* _WHAT THE TASK REQUIRES_: Extract every line in the records below that contains the word "value". Uppercase and lowercase letters count as different.

* _DATASET_:
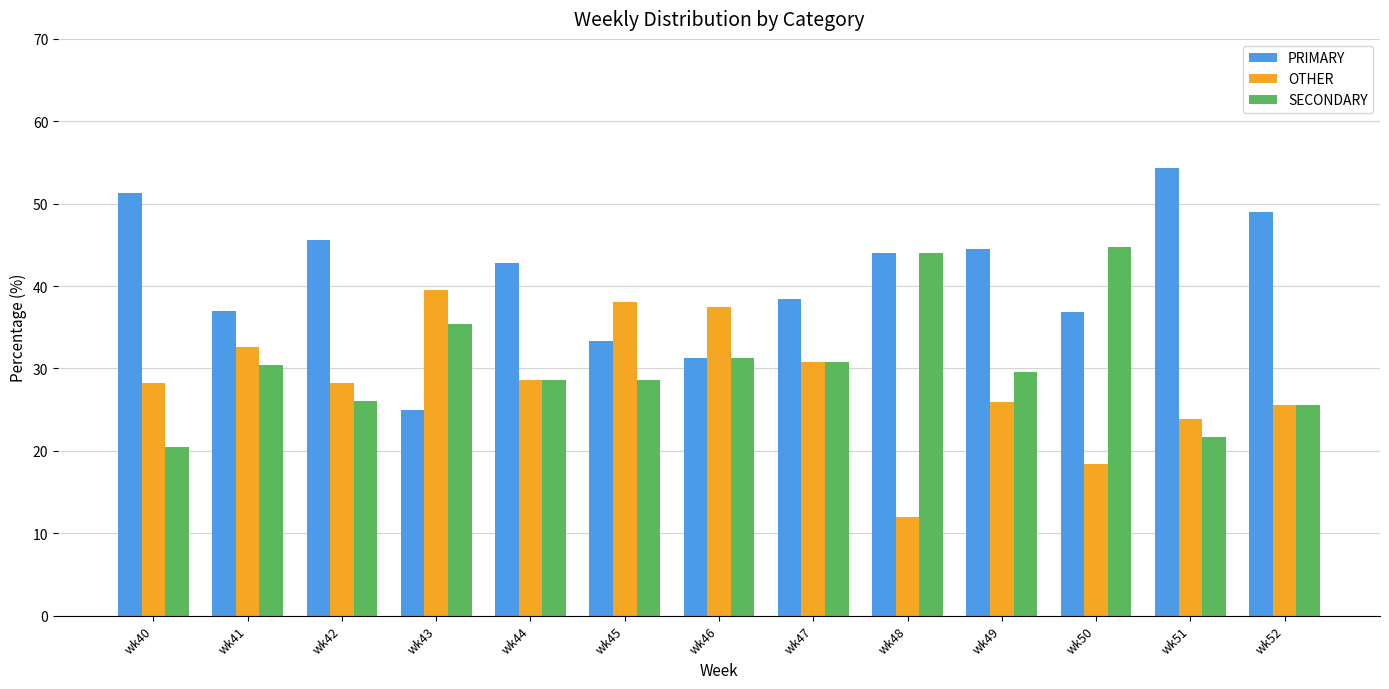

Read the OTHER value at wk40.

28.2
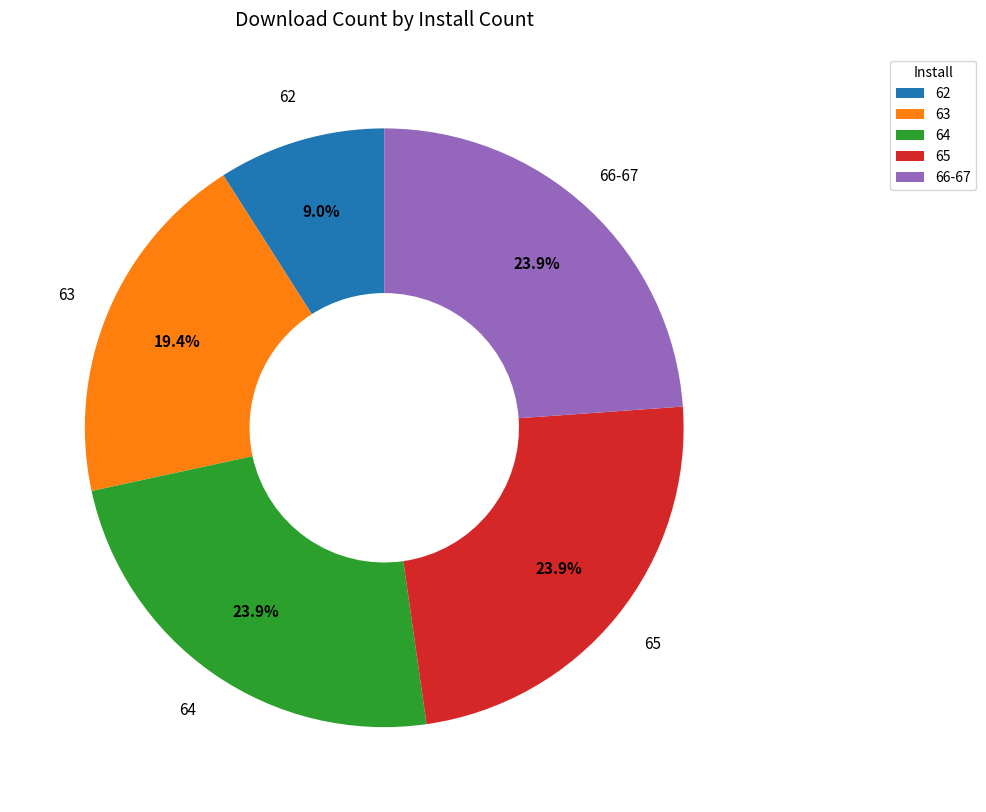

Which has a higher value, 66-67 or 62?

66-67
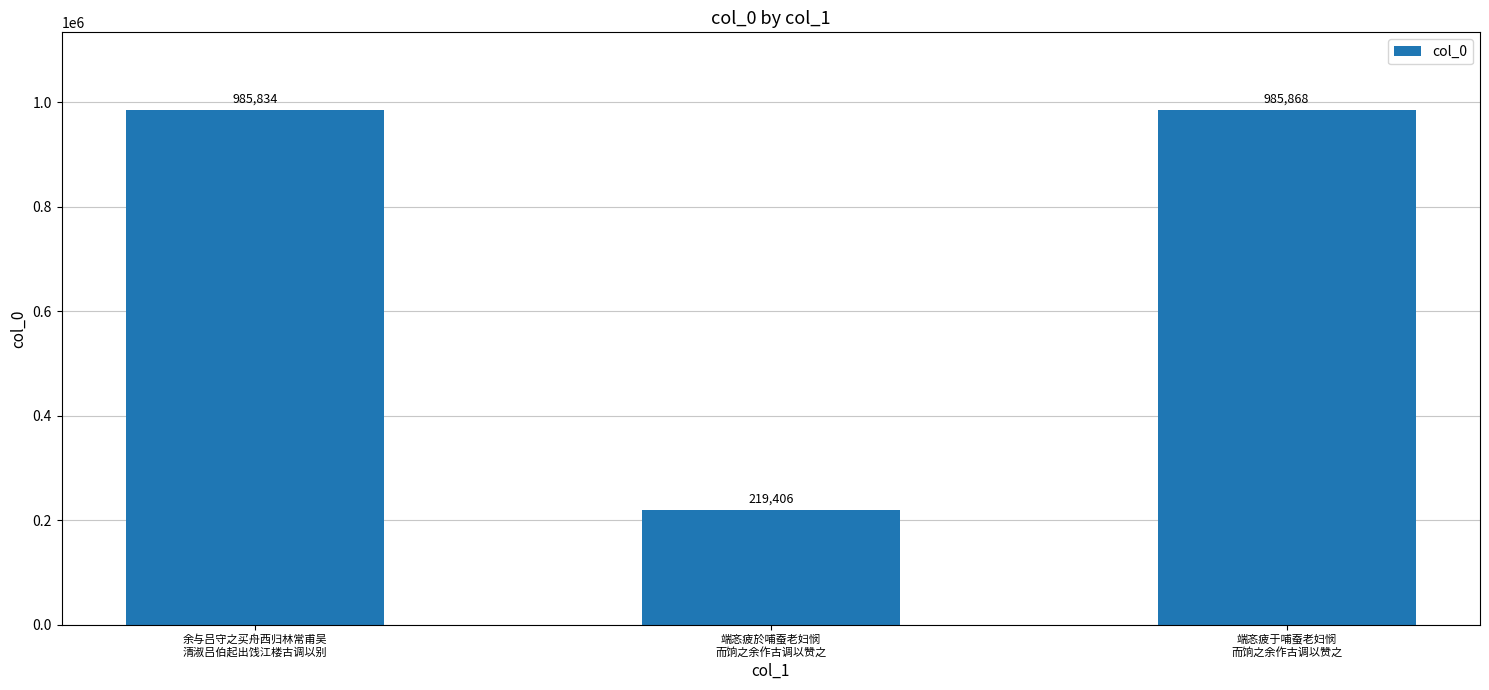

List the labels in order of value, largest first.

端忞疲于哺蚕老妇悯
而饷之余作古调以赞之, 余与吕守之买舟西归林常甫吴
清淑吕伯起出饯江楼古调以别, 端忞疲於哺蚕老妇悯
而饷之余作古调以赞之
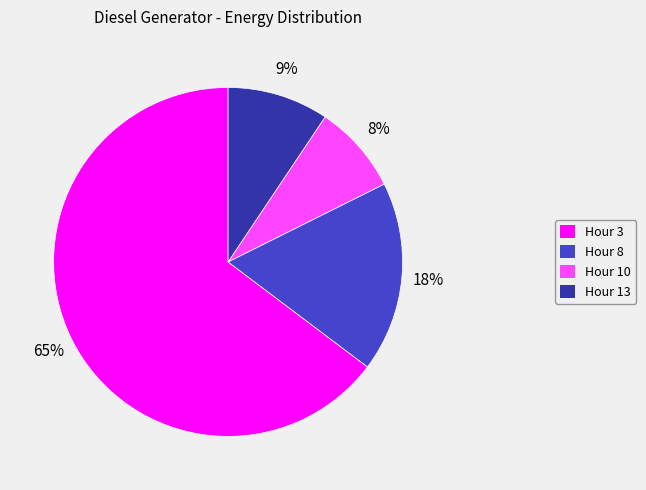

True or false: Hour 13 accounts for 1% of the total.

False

...

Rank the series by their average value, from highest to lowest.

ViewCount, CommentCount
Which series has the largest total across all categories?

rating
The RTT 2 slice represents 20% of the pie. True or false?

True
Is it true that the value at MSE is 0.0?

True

* _RESPONSE TO THIS EXERCISE_:
Read the OTHER value at wk40.
Which has a higher value, 66-67 or 62?
List the labels in order of value, largest first.
Rank the series by their average value, from highest to lowest.
Is it true that the value at MSE is 0.0?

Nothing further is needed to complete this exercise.